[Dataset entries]
-------------------------

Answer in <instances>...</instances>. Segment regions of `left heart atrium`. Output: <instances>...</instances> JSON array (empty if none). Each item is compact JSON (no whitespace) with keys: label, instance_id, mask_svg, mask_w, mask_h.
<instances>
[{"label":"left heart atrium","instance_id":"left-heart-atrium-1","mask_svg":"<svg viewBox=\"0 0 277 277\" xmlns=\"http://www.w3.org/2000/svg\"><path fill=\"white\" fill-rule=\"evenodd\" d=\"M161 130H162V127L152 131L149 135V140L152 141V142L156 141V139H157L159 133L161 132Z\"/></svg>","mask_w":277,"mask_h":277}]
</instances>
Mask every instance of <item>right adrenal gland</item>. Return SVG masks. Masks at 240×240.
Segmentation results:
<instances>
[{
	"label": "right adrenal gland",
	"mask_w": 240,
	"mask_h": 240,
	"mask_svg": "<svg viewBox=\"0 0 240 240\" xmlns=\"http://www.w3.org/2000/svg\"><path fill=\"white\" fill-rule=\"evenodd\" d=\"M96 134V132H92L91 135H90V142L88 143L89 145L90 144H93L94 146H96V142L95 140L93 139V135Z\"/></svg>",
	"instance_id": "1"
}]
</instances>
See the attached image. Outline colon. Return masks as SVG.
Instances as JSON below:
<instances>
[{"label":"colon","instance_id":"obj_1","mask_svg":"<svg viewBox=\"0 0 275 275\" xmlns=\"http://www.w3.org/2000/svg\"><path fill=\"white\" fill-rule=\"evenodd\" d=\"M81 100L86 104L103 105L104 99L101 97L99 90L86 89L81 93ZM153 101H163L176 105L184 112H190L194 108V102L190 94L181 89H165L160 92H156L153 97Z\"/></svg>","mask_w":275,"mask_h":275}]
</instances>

-------------------------

> SHORT TASK: Copy all of the material above line for line, keeping every character unchanged.

> EXERCISE RESULT:
Answer in <instances>...</instances>. Segment regions of `left heart atrium`. Output: <instances>...</instances> JSON array (empty if none). Each item is compact JSON (no whitespace) with keys: label, instance_id, mask_svg, mask_w, mask_h.
<instances>
[{"label":"left heart atrium","instance_id":"left-heart-atrium-1","mask_svg":"<svg viewBox=\"0 0 277 277\" xmlns=\"http://www.w3.org/2000/svg\"><path fill=\"white\" fill-rule=\"evenodd\" d=\"M161 130H162V127L152 131L149 135V140L152 141V142L156 141V139H157L159 133L161 132Z\"/></svg>","mask_w":277,"mask_h":277}]
</instances>
Mask every instance of <item>right adrenal gland</item>. Return SVG masks. Masks at 240×240.
Segmentation results:
<instances>
[{
	"label": "right adrenal gland",
	"mask_w": 240,
	"mask_h": 240,
	"mask_svg": "<svg viewBox=\"0 0 240 240\" xmlns=\"http://www.w3.org/2000/svg\"><path fill=\"white\" fill-rule=\"evenodd\" d=\"M96 134V132H92L91 135H90V142L88 143L89 145L90 144H93L94 146H96V142L95 140L93 139V135Z\"/></svg>",
	"instance_id": "1"
}]
</instances>
See the attached image. Outline colon. Return masks as SVG.
Instances as JSON below:
<instances>
[{"label":"colon","instance_id":"obj_1","mask_svg":"<svg viewBox=\"0 0 275 275\" xmlns=\"http://www.w3.org/2000/svg\"><path fill=\"white\" fill-rule=\"evenodd\" d=\"M81 100L86 104L103 105L104 99L101 97L99 90L86 89L81 93ZM153 101H163L176 105L184 112H190L194 108V102L190 94L181 89H165L160 92H156L153 97Z\"/></svg>","mask_w":275,"mask_h":275}]
</instances>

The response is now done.